TASK STATEMENT: Omitting all images, output the entries that follow exactly as written.
(DATA FOR ANALYSIS begins)
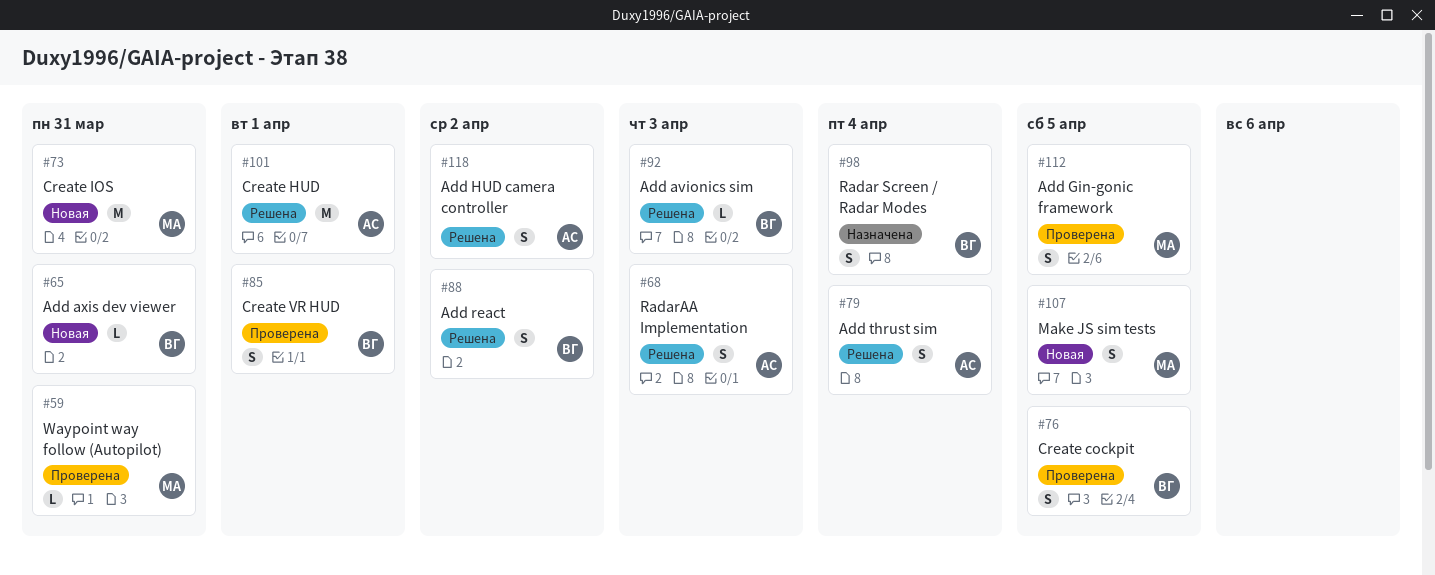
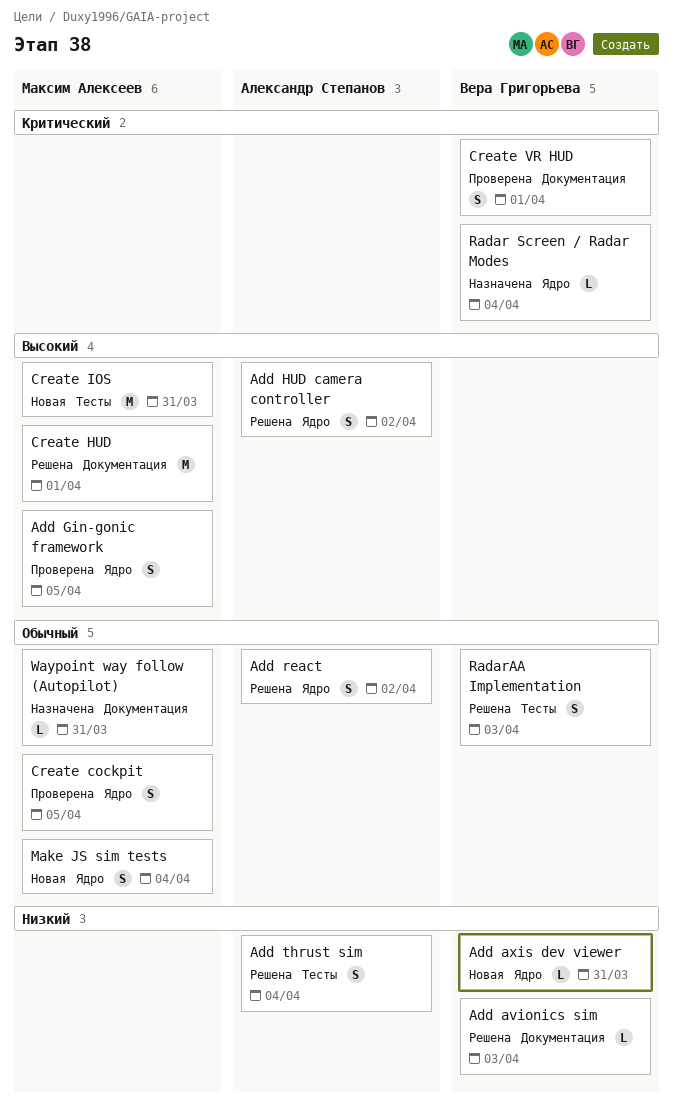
Add react, owner: Вера Григорьева -> Александр Степанов
Create cockpit, owner: Вера Григорьева -> Максим Алексеев
Create HUD, owner: Александр Степанов -> Максим Алексеев
Make JS sim tests, due: Apr 5 -> Apr 4
Radar Screen / Radar Modes, estimate: S -> L
RadarAA Implementation, owner: Александр Степанов -> Вера Григорьева
Waypoint way follow (Autopilot), status: Проверена -> Назначена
(DATA FOR ANALYSIS ends)
TASK RESULT:
Add react, owner: Вера Григорьева -> Александр Степанов
Create cockpit, owner: Вера Григорьева -> Максим Алексеев
Create HUD, owner: Александр Степанов -> Максим Алексеев
Make JS sim tests, due: Apr 5 -> Apr 4
Radar Screen / Radar Modes, estimate: S -> L
RadarAA Implementation, owner: Александр Степанов -> Вера Григорьева
Waypoint way follow (Autopilot), status: Проверена -> Назначена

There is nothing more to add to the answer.